* _Data for this task_:
========================================================================
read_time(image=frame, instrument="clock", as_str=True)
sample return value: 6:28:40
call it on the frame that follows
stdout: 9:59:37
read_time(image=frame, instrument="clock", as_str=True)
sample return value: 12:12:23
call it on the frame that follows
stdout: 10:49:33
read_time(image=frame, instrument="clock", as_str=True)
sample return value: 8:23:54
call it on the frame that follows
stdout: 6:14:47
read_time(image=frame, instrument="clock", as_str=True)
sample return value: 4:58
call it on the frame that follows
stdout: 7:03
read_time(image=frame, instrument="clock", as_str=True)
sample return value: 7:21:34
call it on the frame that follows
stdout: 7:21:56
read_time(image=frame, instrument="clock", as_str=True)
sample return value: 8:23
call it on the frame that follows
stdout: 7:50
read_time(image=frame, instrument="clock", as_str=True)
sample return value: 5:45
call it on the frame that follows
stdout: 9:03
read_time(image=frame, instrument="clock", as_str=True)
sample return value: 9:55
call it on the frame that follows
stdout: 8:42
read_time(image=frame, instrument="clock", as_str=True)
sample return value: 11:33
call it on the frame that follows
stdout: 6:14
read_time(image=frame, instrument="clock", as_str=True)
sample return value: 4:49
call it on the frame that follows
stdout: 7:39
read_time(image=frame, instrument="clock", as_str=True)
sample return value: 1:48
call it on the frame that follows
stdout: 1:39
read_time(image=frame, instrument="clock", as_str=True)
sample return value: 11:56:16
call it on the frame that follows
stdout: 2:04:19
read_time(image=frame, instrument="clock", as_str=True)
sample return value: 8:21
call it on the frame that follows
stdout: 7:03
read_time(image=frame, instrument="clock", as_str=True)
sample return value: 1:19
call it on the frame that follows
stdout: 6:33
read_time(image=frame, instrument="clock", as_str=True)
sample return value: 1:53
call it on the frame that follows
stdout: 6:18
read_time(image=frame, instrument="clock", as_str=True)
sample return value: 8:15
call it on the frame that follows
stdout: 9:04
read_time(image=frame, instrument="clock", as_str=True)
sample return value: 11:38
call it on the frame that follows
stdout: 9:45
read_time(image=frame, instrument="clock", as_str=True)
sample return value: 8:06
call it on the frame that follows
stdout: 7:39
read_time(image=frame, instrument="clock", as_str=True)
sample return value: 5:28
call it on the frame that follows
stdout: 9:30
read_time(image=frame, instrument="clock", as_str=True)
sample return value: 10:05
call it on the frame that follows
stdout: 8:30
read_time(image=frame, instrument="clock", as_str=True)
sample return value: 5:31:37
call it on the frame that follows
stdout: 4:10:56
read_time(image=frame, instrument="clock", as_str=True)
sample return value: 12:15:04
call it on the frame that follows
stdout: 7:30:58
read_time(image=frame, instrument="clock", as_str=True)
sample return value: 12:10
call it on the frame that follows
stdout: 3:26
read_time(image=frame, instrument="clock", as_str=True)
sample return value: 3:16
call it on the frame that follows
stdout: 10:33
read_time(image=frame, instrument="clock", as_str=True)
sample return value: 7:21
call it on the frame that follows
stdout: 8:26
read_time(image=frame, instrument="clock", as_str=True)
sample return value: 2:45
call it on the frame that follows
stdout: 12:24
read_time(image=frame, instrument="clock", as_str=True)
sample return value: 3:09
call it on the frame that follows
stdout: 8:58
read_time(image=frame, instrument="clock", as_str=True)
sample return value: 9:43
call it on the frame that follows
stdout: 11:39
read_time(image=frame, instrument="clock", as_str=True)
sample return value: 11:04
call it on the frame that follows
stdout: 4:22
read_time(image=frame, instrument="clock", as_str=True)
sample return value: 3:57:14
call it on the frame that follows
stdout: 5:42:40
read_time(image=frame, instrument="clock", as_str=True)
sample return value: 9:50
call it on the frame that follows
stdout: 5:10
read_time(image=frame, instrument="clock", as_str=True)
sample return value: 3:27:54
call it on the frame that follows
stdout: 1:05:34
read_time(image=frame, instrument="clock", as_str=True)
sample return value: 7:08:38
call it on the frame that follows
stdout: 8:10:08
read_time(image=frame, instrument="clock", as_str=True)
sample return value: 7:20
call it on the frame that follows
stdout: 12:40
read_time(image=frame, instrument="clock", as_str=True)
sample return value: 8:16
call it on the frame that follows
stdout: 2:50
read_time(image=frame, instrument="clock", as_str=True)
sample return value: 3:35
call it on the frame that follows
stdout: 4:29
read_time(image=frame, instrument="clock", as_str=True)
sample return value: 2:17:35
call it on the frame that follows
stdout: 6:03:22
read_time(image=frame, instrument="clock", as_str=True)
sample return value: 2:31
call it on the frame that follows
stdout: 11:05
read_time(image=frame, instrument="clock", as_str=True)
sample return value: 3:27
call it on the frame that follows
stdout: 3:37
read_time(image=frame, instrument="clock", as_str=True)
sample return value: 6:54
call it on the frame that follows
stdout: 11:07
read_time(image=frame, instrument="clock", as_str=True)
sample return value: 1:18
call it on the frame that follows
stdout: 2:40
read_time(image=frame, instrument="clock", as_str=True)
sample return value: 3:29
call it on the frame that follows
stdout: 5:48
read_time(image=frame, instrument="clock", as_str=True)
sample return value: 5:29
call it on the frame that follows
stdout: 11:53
========================================================================
* _The problem_: Copy out all of the entries above line by line, without changing a single character.

* _In response_:
read_time(image=frame, instrument="clock", as_str=True)
sample return value: 6:28:40
call it on the frame that follows
stdout: 9:59:37
read_time(image=frame, instrument="clock", as_str=True)
sample return value: 12:12:23
call it on the frame that follows
stdout: 10:49:33
read_time(image=frame, instrument="clock", as_str=True)
sample return value: 8:23:54
call it on the frame that follows
stdout: 6:14:47
read_time(image=frame, instrument="clock", as_str=True)
sample return value: 4:58
call it on the frame that follows
stdout: 7:03
read_time(image=frame, instrument="clock", as_str=True)
sample return value: 7:21:34
call it on the frame that follows
stdout: 7:21:56
read_time(image=frame, instrument="clock", as_str=True)
sample return value: 8:23
call it on the frame that follows
stdout: 7:50
read_time(image=frame, instrument="clock", as_str=True)
sample return value: 5:45
call it on the frame that follows
stdout: 9:03
read_time(image=frame, instrument="clock", as_str=True)
sample return value: 9:55
call it on the frame that follows
stdout: 8:42
read_time(image=frame, instrument="clock", as_str=True)
sample return value: 11:33
call it on the frame that follows
stdout: 6:14
read_time(image=frame, instrument="clock", as_str=True)
sample return value: 4:49
call it on the frame that follows
stdout: 7:39
read_time(image=frame, instrument="clock", as_str=True)
sample return value: 1:48
call it on the frame that follows
stdout: 1:39
read_time(image=frame, instrument="clock", as_str=True)
sample return value: 11:56:16
call it on the frame that follows
stdout: 2:04:19
read_time(image=frame, instrument="clock", as_str=True)
sample return value: 8:21
call it on the frame that follows
stdout: 7:03
read_time(image=frame, instrument="clock", as_str=True)
sample return value: 1:19
call it on the frame that follows
stdout: 6:33
read_time(image=frame, instrument="clock", as_str=True)
sample return value: 1:53
call it on the frame that follows
stdout: 6:18
read_time(image=frame, instrument="clock", as_str=True)
sample return value: 8:15
call it on the frame that follows
stdout: 9:04
read_time(image=frame, instrument="clock", as_str=True)
sample return value: 11:38
call it on the frame that follows
stdout: 9:45
read_time(image=frame, instrument="clock", as_str=True)
sample return value: 8:06
call it on the frame that follows
stdout: 7:39
read_time(image=frame, instrument="clock", as_str=True)
sample return value: 5:28
call it on the frame that follows
stdout: 9:30
read_time(image=frame, instrument="clock", as_str=True)
sample return value: 10:05
call it on the frame that follows
stdout: 8:30
read_time(image=frame, instrument="clock", as_str=True)
sample return value: 5:31:37
call it on the frame that follows
stdout: 4:10:56
read_time(image=frame, instrument="clock", as_str=True)
sample return value: 12:15:04
call it on the frame that follows
stdout: 7:30:58
read_time(image=frame, instrument="clock", as_str=True)
sample return value: 12:10
call it on the frame that follows
stdout: 3:26
read_time(image=frame, instrument="clock", as_str=True)
sample return value: 3:16
call it on the frame that follows
stdout: 10:33
read_time(image=frame, instrument="clock", as_str=True)
sample return value: 7:21
call it on the frame that follows
stdout: 8:26
read_time(image=frame, instrument="clock", as_str=True)
sample return value: 2:45
call it on the frame that follows
stdout: 12:24
read_time(image=frame, instrument="clock", as_str=True)
sample return value: 3:09
call it on the frame that follows
stdout: 8:58
read_time(image=frame, instrument="clock", as_str=True)
sample return value: 9:43
call it on the frame that follows
stdout: 11:39
read_time(image=frame, instrument="clock", as_str=True)
sample return value: 11:04
call it on the frame that follows
stdout: 4:22
read_time(image=frame, instrument="clock", as_str=True)
sample return value: 3:57:14
call it on the frame that follows
stdout: 5:42:40
read_time(image=frame, instrument="clock", as_str=True)
sample return value: 9:50
call it on the frame that follows
stdout: 5:10
read_time(image=frame, instrument="clock", as_str=True)
sample return value: 3:27:54
call it on the frame that follows
stdout: 1:05:34
read_time(image=frame, instrument="clock", as_str=True)
sample return value: 7:08:38
call it on the frame that follows
stdout: 8:10:08
read_time(image=frame, instrument="clock", as_str=True)
sample return value: 7:20
call it on the frame that follows
stdout: 12:40
read_time(image=frame, instrument="clock", as_str=True)
sample return value: 8:16
call it on the frame that follows
stdout: 2:50
read_time(image=frame, instrument="clock", as_str=True)
sample return value: 3:35
call it on the frame that follows
stdout: 4:29
read_time(image=frame, instrument="clock", as_str=True)
sample return value: 2:17:35
call it on the frame that follows
stdout: 6:03:22
read_time(image=frame, instrument="clock", as_str=True)
sample return value: 2:31
call it on the frame that follows
stdout: 11:05
read_time(image=frame, instrument="clock", as_str=True)
sample return value: 3:27
call it on the frame that follows
stdout: 3:37
read_time(image=frame, instrument="clock", as_str=True)
sample return value: 6:54
call it on the frame that follows
stdout: 11:07
read_time(image=frame, instrument="clock", as_str=True)
sample return value: 1:18
call it on the frame that follows
stdout: 2:40
read_time(image=frame, instrument="clock", as_str=True)
sample return value: 3:29
call it on the frame that follows
stdout: 5:48
read_time(image=frame, instrument="clock", as_str=True)
sample return value: 5:29
call it on the frame that follows
stdout: 11:53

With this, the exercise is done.